Are you wondering how I have such ability to explain the process so clearly? For so many years, I had great practice at it. I did this daily, and I didn't even know that I was doing it. It was just the way I processed life. I am so grateful to be able to say that my "smiles box" is so much fuller these days than my "sad box". I wish I could say I didn't even own a "sad box"...but sometimes it will rear it's ugly head and beg me to pick up that pen and record a bad circumstance, or even worse, to recall one from the past. That box would love nothing more than to be full of life's wrongs, and for me to sit on the floor and wallow in self pity with all my little scraps of paper scattered around me on the floor. The "sad box" wants me to be a bottom dweller, feasting on nothing more than a plate full of lies.
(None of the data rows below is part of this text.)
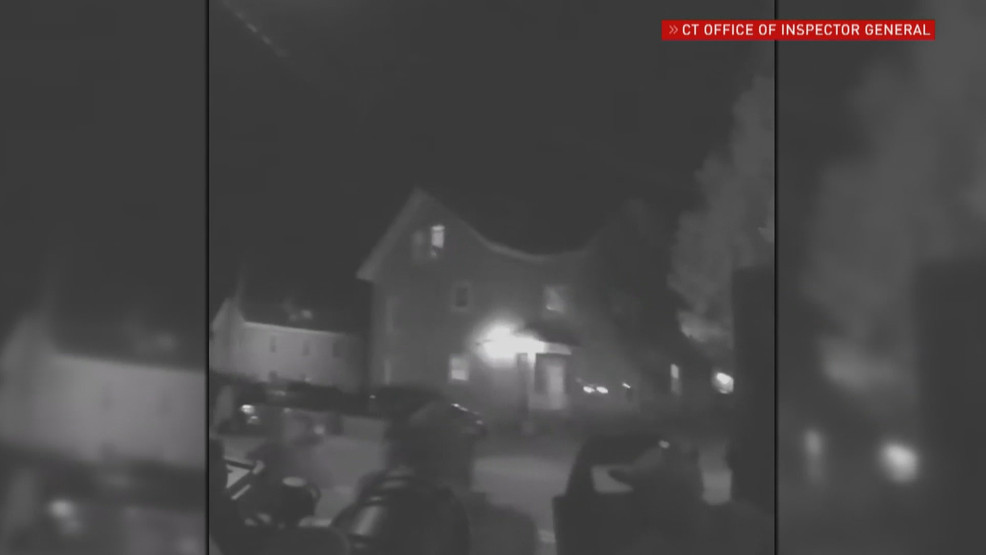
The image size is (986, 555). What are the coordinates of `window` in the screenshot? It's located at tap(430, 238).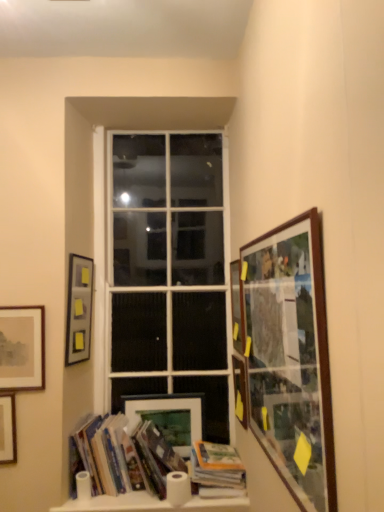
Locate an element on the screen. This screenshot has width=384, height=512. blank space to the left of white matte toilet paper at lower center, which ranks as the 1th toilet paper in right-to-left order is located at coordinates (148, 494).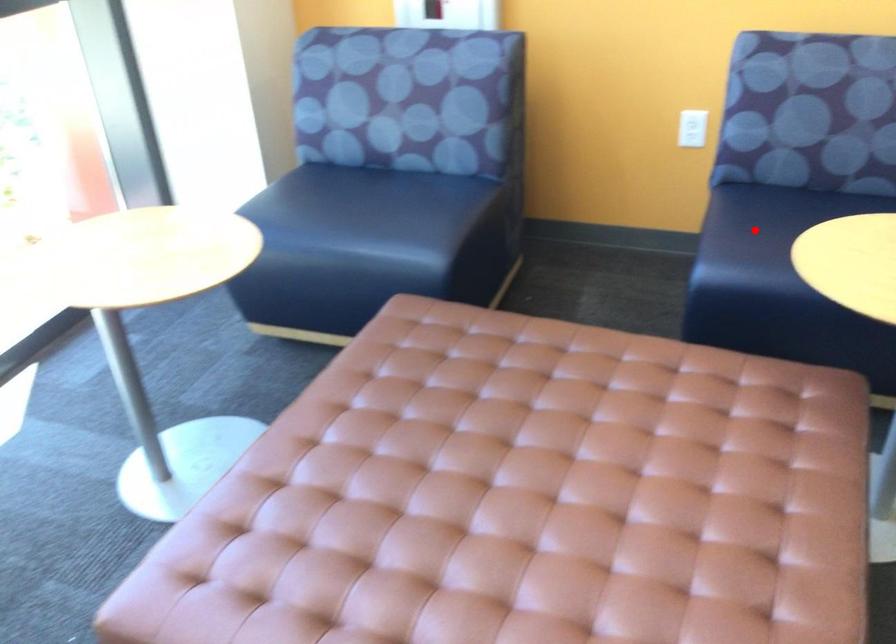
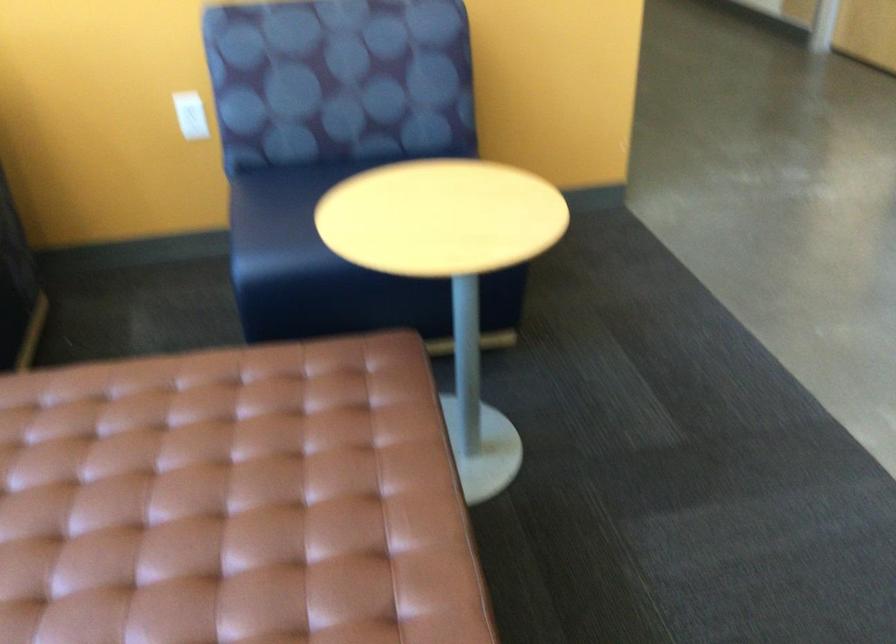
Where in the second image is the point corresponding to the highlighted location from the first image?

(282, 210)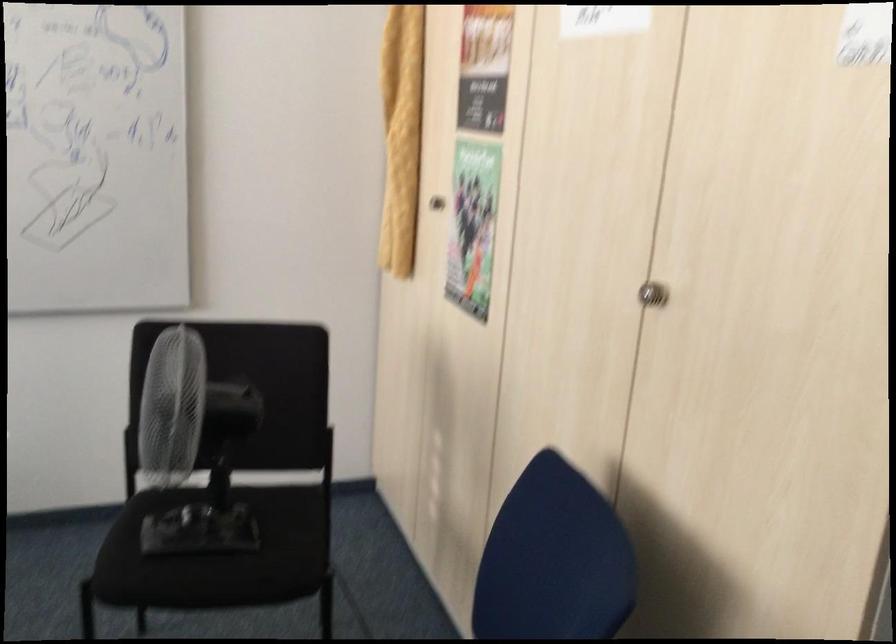
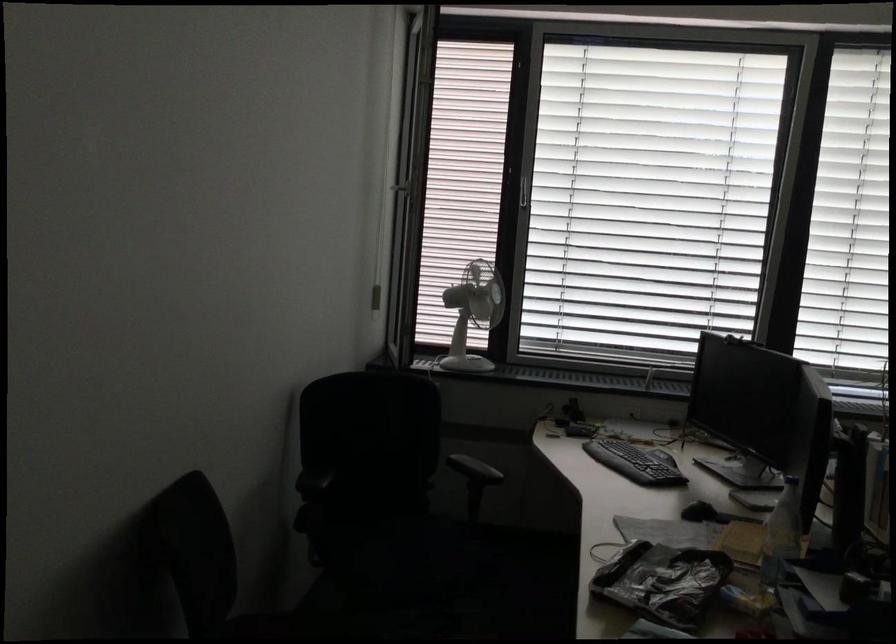
Question: Based on the continuous images, in which direction is the camera rotating? Reply with the corresponding letter.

I was reminded this week about two guys that had every reason in the world to carry around a "sad box". Unfortunately, even if they had wanted to, they would not have been able because their hands were in chains and they had been severely flogged and beaten. Paul and Silas innocently sat deep within the walls of a highly guarded prison cell, after having been publicly beaten without a trial. And though their theoretical "sad box" could have been full, they sat praying and singing hymns to God, and God loves to reward such faith. His ways are many and He rewards each of us differently, but for Paul and Silas, he shook things up by sending a violent earthquake breaking every one's chains. By their faith, they were free, and so are you. You are free to not carry around your "sad box". It is nothing but a heavy linked chain that you are dragging around with you, and friend...may I be so bold as to say that it doesn't look very pretty on you. And you should further be reminded that Jesus is walking right beside you saying "You know you don't have to carry that thing around with you, right? You know I have already broken that chain, right?". Won't you close up your "Sad Box" and start living in the truth that Jesus has already packed full a "Smiles Box" for you...and you don't even have to do anything to earn it. The box is a gift from your Father, that He has freely given His children.


Amy

7 comments:

Unknown said...

What a wonderful idea for a project!!!
SMILE :)

Richella Parham said...

Boy, did I need to read this today. Thank you, Amy, for sharing your heart.
It really means a lot to me. God used this post of yours in a powerful way.

Vanessa said...

Thank you for sharing this Amy as it is something I have struggled with for years! God has been breaking some of these holds on me as I have sought Him to help me release some of those ways in which I perceive I have been "wronged". My record of wrongs I have kept rolling around in my mind and everytime something new would happen it would bring back all of those past hurts and offenses. And yet God, in His graciousness, has made me realize who has really been in the wrong! He keeps no record of my offenses and forgives me when I ask and yet I can't do the same for others? And my offenses to Him are certainly worse than anything anyone has done to me! Anyway, thanks so much for the reminder this week as I so easily 'slip up' and fall back into my old ways! :-)
Vanessa
http://southerninmyheart.blogspot.com

Liz Barnett said...

I wonder if you know that God makes you write this stuff just for me :)

Val said...

I truly love this. Every home needs a smile box.

Crystal said...

I needed that kick in the rear right now!! My favorite line was the one about the chain not looking so pretty on me! You have such a way with words that go straight to my heart. Thank you.

Kat said...

I love this post. You are such a gifted writer. It also reminded me of a gift that I made my mother a few years ago. I filled a box with 100 written memories of my mother. Each carefully folded piece of paper contained a special moment between my mother and I through the years. My husband wanted to be a part of it, as well, and wrote some of his own to include. The wish was that when she was having a day where she may need a reminder of the joy she brings to us that she could open the box, pull out a memory and feel the love.